With Twitter, the twits hits just keep on coming.
The Times reports on the dilemma of New York Liberty point guard Cappie Pondexter, who heard news of a horrific tragedy abroad and promptly Tweeted, “What if God was tired of the way they treated their own people in there [sic]
country? Idk guys he makes no mistakes.”
(I guess “Idk” stands for “I don’t know,” which is about the only accurate thing she wrote.)
“What if God was tired of the way they treated their own people”? WTF?
Pondexter later added, “u just never knw! They did pearl harbor so u can’t expect anything less.”
A WNBA official called the Tweet “inappropriate.”
In a wonderful bit of irony, Pondexter is one of the women who, quite appropriately, criticized Don Imus for the racist language (“nappy-headed hos”)
he once used to describe WNBA players.
She said then, with suspiciously clearer language than in her Tweets, “Imus’s racial comments are unacceptable and inappropriate. Not only were the comments racist, they were also misogynistic.”
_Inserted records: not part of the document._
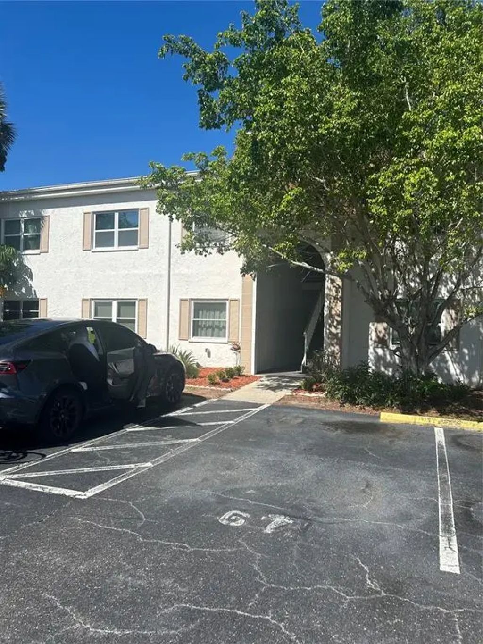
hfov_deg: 53.1
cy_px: 322
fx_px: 484
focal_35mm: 26
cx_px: 242
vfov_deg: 67.3
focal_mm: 5.7
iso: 50
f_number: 1.5
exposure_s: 1/4630
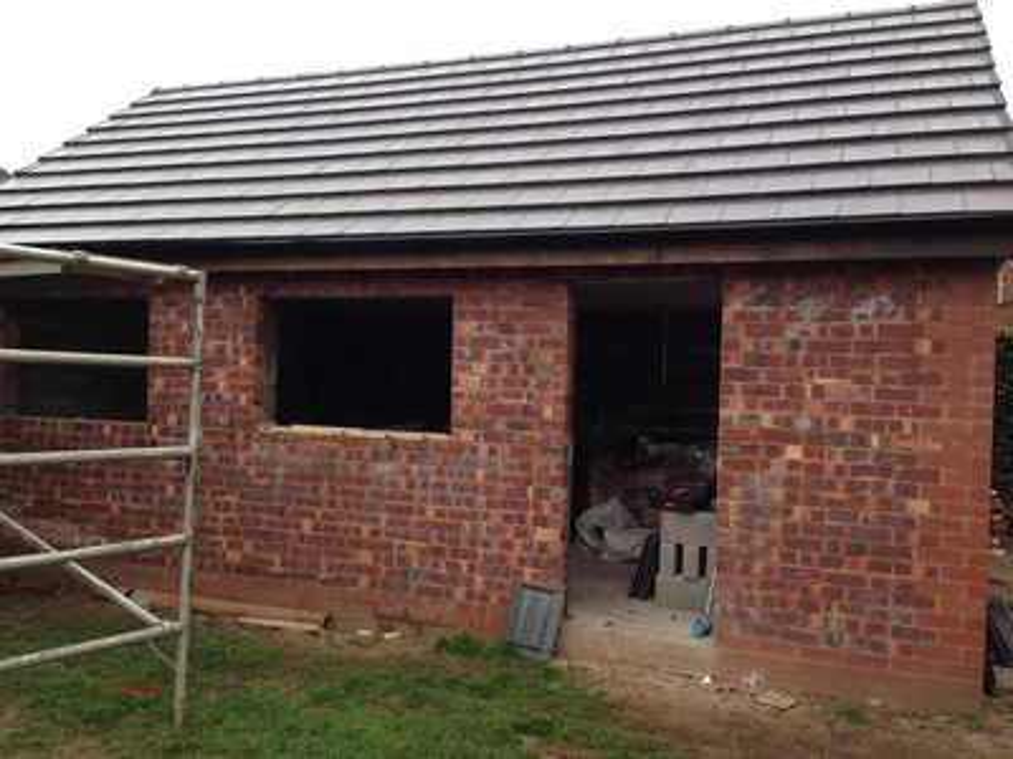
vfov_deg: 42.9
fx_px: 966
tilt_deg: +0.2
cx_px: 506
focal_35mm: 33
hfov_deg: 55.4
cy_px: 380
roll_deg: -2.9
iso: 50
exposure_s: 1/250
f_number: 2.4
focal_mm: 4.12
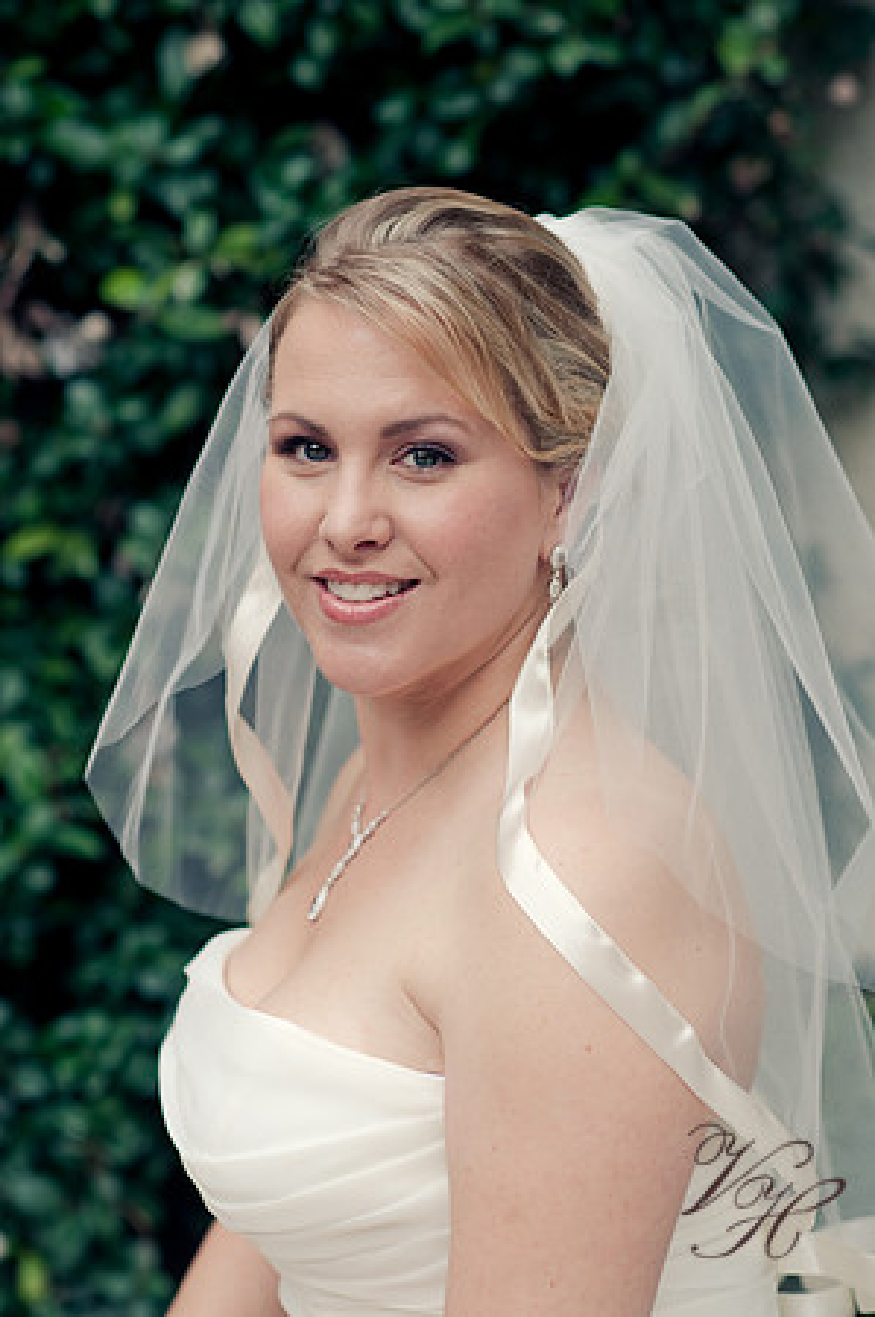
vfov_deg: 23.9
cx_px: 438
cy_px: 658
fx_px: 3106
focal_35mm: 85
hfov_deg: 16.0
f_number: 3.5
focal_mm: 85
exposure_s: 1/640
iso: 400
Pondexter argued that, for Imus, an apology or suspension were inadequate punishment.
Pondexter herself has neither been suspended nor fired. But she did go to great trouble to make amends. She Tweeted!
“I wanna apologize to anyone I may hurt or offended during this tragic time,” Pondexter typed. “I didn’t realize that my words could be interpreted in the manner which they were.”
The interpretation is that God punished the Japanese for Pearl Harbor and how Japanese leaders treat their own people, whatever that refers to, right?
How else could those words be interpreted?
Which is my way of saying that Pondexter compounded her offense with an apology that, in essence, blames her readers for misinterpreting her words, despite the fact that her words are pretty hard to misinterpret.
Twitter is the reductio ad absurdum of two converging trends, one technological and one cultural. The first is the democratization of publishing technology. The second is the idea that anything and everything one says is important because to believe otherwise could be damaging to one’s self-esteem.
The first trend is a good thing. The second, as Cappie Pondexter may have just learned, has its downsides.